Body or hand keypoint data:
◆ ◆ ◆ ◆ ◆ ◆ ◆

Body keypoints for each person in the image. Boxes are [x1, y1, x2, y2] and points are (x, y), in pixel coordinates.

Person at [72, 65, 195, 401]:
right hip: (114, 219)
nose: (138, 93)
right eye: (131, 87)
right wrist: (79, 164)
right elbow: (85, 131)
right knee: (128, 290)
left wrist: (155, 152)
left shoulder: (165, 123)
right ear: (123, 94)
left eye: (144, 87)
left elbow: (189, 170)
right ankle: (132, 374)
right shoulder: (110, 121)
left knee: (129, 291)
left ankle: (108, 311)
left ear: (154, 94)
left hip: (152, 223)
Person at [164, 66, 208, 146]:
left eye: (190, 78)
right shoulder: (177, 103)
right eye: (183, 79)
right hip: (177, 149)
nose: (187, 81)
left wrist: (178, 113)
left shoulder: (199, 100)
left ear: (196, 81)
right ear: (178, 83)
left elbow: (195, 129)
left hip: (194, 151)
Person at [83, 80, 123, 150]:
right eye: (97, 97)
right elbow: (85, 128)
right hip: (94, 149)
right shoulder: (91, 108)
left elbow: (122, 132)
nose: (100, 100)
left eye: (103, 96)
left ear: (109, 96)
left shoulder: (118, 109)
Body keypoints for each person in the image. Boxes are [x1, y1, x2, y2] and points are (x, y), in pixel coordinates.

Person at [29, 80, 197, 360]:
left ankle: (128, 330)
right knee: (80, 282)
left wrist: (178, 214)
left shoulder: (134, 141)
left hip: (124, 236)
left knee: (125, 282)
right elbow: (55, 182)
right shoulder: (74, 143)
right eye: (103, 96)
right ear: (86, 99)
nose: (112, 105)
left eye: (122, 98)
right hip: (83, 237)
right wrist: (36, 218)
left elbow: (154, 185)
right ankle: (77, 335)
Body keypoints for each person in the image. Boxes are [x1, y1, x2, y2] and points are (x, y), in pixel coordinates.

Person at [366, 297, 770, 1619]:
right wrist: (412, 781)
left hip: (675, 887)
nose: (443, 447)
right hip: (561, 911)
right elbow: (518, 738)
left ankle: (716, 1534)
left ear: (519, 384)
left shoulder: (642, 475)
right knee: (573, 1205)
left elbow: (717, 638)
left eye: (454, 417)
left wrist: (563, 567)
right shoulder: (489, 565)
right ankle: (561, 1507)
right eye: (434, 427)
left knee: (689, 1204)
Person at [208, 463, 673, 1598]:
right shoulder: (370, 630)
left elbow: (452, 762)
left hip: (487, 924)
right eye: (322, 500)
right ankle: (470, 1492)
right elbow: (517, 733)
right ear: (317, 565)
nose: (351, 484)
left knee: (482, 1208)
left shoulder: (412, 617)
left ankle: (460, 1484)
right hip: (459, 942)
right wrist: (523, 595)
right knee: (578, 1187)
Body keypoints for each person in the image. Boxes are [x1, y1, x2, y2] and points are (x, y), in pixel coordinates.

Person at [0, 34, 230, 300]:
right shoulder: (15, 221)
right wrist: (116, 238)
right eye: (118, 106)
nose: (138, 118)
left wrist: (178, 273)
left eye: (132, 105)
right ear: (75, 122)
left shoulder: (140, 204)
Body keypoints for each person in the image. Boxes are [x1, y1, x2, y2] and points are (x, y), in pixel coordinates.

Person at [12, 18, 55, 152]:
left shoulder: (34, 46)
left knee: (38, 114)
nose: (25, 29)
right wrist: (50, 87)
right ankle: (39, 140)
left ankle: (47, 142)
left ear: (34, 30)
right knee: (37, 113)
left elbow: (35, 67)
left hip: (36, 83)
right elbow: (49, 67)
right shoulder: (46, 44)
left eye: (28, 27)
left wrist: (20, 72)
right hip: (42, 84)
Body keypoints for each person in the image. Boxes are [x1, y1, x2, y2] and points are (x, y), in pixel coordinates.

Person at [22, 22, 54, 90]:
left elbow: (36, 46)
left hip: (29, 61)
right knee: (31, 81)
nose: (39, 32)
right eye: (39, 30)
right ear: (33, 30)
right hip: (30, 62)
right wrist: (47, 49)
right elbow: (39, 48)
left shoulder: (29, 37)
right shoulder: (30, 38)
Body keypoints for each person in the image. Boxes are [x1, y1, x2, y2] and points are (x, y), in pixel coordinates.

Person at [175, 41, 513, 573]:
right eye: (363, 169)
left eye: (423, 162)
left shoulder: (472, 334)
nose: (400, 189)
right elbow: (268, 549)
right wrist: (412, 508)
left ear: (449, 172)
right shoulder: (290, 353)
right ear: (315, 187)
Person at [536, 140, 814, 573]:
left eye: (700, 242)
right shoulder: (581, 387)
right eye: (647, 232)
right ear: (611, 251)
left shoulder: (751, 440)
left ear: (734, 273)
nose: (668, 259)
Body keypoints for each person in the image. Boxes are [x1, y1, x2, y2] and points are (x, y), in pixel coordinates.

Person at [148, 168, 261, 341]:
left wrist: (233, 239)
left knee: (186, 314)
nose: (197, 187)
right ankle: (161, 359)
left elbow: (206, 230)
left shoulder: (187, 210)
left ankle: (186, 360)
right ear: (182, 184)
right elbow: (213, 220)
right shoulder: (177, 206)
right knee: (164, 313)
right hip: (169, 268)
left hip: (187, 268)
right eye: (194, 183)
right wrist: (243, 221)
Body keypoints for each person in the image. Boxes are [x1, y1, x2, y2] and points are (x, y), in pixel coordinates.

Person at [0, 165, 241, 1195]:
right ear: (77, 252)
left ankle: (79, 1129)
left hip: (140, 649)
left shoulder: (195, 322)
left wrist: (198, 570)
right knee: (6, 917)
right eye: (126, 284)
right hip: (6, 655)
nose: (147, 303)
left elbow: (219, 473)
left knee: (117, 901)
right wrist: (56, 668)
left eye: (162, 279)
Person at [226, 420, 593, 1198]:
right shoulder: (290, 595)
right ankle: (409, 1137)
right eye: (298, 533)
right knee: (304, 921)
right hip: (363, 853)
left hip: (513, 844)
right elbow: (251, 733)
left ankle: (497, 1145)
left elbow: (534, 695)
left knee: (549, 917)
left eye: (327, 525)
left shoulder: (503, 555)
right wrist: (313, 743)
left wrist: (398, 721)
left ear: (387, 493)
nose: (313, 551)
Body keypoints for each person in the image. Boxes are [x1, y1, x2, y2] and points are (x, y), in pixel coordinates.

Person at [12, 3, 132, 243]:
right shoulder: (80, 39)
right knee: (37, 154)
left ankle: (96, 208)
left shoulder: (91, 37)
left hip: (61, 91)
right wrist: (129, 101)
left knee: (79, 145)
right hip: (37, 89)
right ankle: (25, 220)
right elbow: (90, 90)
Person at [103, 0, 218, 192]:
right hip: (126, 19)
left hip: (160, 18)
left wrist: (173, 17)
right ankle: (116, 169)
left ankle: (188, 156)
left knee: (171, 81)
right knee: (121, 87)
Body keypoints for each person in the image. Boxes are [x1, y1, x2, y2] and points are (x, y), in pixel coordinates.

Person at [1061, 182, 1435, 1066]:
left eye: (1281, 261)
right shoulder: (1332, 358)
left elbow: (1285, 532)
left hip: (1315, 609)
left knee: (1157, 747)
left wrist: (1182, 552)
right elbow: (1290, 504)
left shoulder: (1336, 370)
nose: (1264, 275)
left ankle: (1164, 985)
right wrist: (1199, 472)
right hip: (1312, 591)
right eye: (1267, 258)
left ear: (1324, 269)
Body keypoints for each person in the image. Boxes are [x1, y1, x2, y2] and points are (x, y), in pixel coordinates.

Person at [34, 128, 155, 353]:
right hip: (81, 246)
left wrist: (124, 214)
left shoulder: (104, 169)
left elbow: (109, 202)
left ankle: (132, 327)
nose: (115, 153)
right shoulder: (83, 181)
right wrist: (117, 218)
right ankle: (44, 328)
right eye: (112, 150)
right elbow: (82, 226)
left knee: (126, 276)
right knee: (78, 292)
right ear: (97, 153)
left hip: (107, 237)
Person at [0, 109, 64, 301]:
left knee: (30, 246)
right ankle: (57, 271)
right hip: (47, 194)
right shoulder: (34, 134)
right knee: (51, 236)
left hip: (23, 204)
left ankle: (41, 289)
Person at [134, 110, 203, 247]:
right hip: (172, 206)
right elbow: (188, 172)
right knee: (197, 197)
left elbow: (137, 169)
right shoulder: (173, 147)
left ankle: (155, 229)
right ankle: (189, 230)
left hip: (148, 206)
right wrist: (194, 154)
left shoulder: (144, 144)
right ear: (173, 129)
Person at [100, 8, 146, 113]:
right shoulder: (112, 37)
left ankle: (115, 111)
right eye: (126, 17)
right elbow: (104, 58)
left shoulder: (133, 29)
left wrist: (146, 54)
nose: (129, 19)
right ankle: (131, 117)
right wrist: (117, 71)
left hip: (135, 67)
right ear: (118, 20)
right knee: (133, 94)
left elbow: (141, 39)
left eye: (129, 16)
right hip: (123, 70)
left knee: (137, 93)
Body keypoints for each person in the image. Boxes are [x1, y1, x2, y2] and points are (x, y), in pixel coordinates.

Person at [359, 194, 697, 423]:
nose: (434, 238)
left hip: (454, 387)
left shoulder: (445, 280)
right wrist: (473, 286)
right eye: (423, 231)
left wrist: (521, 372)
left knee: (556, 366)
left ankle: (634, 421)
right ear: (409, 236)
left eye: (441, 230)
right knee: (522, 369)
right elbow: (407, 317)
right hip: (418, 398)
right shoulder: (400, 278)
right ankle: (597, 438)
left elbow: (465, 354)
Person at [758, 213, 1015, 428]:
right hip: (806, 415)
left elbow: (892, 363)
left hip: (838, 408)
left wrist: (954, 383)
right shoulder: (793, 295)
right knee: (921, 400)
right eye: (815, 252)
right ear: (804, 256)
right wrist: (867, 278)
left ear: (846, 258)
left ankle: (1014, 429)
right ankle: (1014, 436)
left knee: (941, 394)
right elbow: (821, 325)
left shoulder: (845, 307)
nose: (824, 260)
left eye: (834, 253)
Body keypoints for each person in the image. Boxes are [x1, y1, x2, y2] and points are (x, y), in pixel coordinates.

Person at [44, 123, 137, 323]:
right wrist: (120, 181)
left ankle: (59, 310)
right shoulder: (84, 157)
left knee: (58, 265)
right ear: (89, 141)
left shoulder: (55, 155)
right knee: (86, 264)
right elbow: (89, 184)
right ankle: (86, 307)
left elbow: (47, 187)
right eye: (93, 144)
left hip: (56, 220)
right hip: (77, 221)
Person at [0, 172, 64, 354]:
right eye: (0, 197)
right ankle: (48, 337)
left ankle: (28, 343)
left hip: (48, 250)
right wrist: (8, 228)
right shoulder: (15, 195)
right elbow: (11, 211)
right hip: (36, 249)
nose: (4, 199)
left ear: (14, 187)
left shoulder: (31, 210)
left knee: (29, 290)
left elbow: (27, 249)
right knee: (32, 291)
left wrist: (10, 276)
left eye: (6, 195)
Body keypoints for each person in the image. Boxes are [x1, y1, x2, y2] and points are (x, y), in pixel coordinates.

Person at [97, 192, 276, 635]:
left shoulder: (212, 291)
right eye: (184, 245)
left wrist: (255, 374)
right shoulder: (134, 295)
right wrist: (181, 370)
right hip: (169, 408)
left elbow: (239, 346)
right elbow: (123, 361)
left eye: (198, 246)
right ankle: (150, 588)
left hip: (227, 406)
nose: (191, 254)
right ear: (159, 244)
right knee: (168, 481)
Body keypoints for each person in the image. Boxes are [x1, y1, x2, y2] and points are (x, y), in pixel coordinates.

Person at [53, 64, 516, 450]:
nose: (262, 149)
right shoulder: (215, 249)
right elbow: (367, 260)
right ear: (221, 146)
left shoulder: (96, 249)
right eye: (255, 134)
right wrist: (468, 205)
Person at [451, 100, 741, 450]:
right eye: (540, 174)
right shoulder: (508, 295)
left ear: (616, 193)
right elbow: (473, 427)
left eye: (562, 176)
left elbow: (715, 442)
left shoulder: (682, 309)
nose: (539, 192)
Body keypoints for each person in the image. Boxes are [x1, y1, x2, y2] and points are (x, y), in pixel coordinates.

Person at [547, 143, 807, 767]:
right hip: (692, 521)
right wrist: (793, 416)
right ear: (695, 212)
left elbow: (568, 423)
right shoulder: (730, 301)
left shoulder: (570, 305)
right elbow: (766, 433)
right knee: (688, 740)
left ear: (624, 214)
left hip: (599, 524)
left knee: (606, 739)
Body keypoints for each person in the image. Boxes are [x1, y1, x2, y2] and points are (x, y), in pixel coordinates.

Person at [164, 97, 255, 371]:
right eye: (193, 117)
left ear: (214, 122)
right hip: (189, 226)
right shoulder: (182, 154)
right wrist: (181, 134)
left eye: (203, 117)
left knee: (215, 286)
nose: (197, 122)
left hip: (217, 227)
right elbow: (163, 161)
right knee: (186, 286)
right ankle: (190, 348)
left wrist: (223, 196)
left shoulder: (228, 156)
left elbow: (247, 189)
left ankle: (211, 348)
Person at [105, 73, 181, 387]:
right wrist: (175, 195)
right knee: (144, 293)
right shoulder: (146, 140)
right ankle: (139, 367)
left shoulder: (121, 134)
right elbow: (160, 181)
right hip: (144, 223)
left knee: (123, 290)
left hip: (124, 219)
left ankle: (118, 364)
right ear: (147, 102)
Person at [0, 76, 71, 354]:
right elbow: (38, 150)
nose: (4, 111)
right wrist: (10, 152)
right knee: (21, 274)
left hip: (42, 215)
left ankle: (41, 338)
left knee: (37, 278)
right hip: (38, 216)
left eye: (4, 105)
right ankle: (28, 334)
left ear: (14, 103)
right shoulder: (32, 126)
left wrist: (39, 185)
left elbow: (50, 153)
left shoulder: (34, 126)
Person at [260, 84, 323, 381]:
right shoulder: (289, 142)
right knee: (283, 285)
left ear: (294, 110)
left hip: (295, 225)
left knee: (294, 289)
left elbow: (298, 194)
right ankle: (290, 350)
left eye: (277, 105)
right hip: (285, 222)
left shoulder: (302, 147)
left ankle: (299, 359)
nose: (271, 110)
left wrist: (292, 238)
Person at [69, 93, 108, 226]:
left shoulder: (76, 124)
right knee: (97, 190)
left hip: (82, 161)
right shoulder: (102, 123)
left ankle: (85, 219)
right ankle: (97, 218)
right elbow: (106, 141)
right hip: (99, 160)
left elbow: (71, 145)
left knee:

◆ ◆ ◆ ◆ ◆ ◆ ◆

Above are records; repeat only the lines starting at the line with "left shoulder: (91, 37)" and ending at the line with "left ankle: (188, 156)", exactly as they appear, both included.

- YOUR SOLUTION -
left shoulder: (91, 37)
left hip: (61, 91)
right wrist: (129, 101)
left knee: (79, 145)
right hip: (37, 89)
right ankle: (25, 220)
right elbow: (90, 90)
Person at [103, 0, 218, 192]:
right hip: (126, 19)
left hip: (160, 18)
left wrist: (173, 17)
right ankle: (116, 169)
left ankle: (188, 156)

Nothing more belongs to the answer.